§ **Task directions**:
Transcribe the listing in full. Keep every line exactly as it stands.
··· Given information ···
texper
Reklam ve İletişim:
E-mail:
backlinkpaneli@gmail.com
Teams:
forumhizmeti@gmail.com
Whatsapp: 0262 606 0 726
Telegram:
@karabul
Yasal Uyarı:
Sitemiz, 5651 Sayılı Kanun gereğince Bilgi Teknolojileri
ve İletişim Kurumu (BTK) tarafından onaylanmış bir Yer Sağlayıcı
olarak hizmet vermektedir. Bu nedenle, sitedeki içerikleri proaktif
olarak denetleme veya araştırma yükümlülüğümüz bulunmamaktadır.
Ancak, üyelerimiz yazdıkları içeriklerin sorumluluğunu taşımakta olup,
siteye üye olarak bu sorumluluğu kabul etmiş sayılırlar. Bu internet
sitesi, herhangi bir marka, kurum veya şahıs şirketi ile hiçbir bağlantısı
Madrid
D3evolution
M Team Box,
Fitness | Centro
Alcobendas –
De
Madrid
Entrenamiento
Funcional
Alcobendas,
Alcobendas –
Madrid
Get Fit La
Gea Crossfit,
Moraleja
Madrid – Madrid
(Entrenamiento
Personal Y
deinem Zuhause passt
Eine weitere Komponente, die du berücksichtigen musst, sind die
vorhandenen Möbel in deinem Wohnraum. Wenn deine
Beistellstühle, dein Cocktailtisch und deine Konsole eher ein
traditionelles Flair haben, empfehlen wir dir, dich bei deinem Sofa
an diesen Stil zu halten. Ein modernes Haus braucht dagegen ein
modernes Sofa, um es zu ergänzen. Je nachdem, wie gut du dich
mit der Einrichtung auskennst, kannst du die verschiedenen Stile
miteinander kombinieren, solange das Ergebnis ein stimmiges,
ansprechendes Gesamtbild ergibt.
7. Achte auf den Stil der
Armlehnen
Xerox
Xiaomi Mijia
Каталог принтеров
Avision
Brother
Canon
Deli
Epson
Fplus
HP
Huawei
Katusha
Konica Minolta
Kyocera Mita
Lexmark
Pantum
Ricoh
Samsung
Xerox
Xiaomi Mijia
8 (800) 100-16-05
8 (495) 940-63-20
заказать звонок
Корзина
···
§ **Answer to this exercise**:
texper
Reklam ve İletişim:
E-mail:
backlinkpaneli@gmail.com
Teams:
forumhizmeti@gmail.com
Whatsapp: 0262 606 0 726
Telegram:
@karabul
Yasal Uyarı:
Sitemiz, 5651 Sayılı Kanun gereğince Bilgi Teknolojileri
ve İletişim Kurumu (BTK) tarafından onaylanmış bir Yer Sağlayıcı
olarak hizmet vermektedir. Bu nedenle, sitedeki içerikleri proaktif
olarak denetleme veya araştırma yükümlülüğümüz bulunmamaktadır.
Ancak, üyelerimiz yazdıkları içeriklerin sorumluluğunu taşımakta olup,
siteye üye olarak bu sorumluluğu kabul etmiş sayılırlar. Bu internet
sitesi, herhangi bir marka, kurum veya şahıs şirketi ile hiçbir bağlantısı
Madrid
D3evolution
M Team Box,
Fitness | Centro
Alcobendas –
De
Madrid
Entrenamiento
Funcional
Alcobendas,
Alcobendas –
Madrid
Get Fit La
Gea Crossfit,
Moraleja
Madrid – Madrid
(Entrenamiento
Personal Y
deinem Zuhause passt
Eine weitere Komponente, die du berücksichtigen musst, sind die
vorhandenen Möbel in deinem Wohnraum. Wenn deine
Beistellstühle, dein Cocktailtisch und deine Konsole eher ein
traditionelles Flair haben, empfehlen wir dir, dich bei deinem Sofa
an diesen Stil zu halten. Ein modernes Haus braucht dagegen ein
modernes Sofa, um es zu ergänzen. Je nachdem, wie gut du dich
mit der Einrichtung auskennst, kannst du die verschiedenen Stile
miteinander kombinieren, solange das Ergebnis ein stimmiges,
ansprechendes Gesamtbild ergibt.
7. Achte auf den Stil der
Armlehnen
Xerox
Xiaomi Mijia
Каталог принтеров
Avision
Brother
Canon
Deli
Epson
Fplus
HP
Huawei
Katusha
Konica Minolta
Kyocera Mita
Lexmark
Pantum
Ricoh
Samsung
Xerox
Xiaomi Mijia
8 (800) 100-16-05
8 (495) 940-63-20
заказать звонок
Корзина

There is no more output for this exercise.